L’unico linguaggio che ha imparato nella sua vita è quello del merito e del dovere: per lui la vita eterna è un diritto, un’eredità, qualcosa che mi spetta o che posso conquistare. Si rivolge a Gesù chiamandolo maestro. Gesù è l’ennesimo consigliere che dovrebbe assegnargli un nuovo compito da portare a termine. Gesù infatti lo invita a riflettere sul perché lo chiami buono, se buono è solo Dio: il problema è che per quest’uomo il dovere ha preso il posto di Dio. Non riesce a capire che quello che salva è la relazione, non il merito.
Davanti a tutta questa ostentazione dell’esteriorità e a questa esaltazione del fare e del dovere, Gesù semplicemente lo guarda dentro, quindi esattamente nella direzione opposta a quella indicata da quest’uomo. E dentro quest’uomo, Gesù vede probabilmente tanta fragilità, ma anche tanta bellezza, di cui forse lui stesso non si è accorto. Gesù lo ama a prescindere, lo ama prima che quest’uomo abbia accettato o meno la sua proposta. Questa successione degli eventi è fondamentale: Gesù mi ama perché vede quello che c’è dentro di me, vede la verità di me stesso. L’amore che Gesù ha per me non è il premio per quello che ho fatto.
Dentro quest’uomo, Gesù vede quello che realmente gli manca: egli desidera essere amato. E Gesù gli propone di cambiare modo di pensare: non si tratta di comprare una nuova ricetta, ma di vendere anche quelle che finora mi hanno distrutto la vita; non si tratta di avere un nuovo traguardo da raggiungere, ma di dare via anche quelli che finora mi hanno fatto vivere nell’ansia e nella frustrazione; non si tratta di pensare a cosa devo fare io, ma di seguire un altro, cioè di costruire una relazione, uscendo dal ripiegamento su se stesso.
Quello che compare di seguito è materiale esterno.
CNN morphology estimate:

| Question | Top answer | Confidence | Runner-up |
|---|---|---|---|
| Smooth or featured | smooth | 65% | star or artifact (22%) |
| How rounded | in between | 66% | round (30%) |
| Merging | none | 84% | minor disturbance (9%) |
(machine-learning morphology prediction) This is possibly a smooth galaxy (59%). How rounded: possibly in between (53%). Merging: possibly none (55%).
Non è facile. E infatti quest’uomo preferisce non decidere, ma tornare nell’anonimato, rimane un tale. Perché solo in una relazione facciamo l’esperienza di essere chiamati per nome, di essere riconosciuti. Fino a quando resteremo da soli, non sentiremo mai pronunciare il nostro nome! Se ne va triste, perché una vita anonima, in cui non si decide mai, è una vita triste.
Anche i discepoli però sono sconcertati per quello che Gesù sta proponendo come via verso la felicità. È come se le parole di Gesù avessero improvvisamente fatto luce nella loro vita. Anche loro, che hanno seguito Gesù fino a quel momento, si rendono conto che in realtà non hanno mai lasciato le loro ricchezze. È proprio così: possiamo anche aver seguito il Signore, ma non aver tagliato con i nostri legami precedenti e la sequela diventa faticosa.
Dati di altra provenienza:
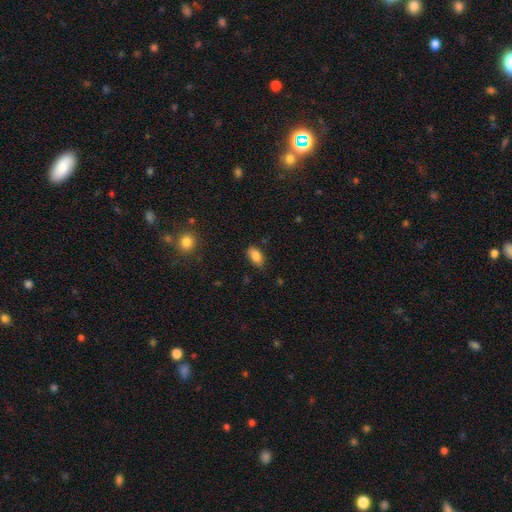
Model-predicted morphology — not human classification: Overall: smooth (86%). How rounded: in between (91%). Merging: none (82%).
Per questo Gesù propone anche ai discepoli di lasciare, perché è l’unica via che ci fa rendere conto di quanto solo Dio possa essere il fondamento della nostra vita. Solo se tagliamo le nostre inutili zavorre, possiamo prendere il volo. Solo liberandoci dalle ansie di prestazione, possiamo cominciare fin d’ora a essere felici.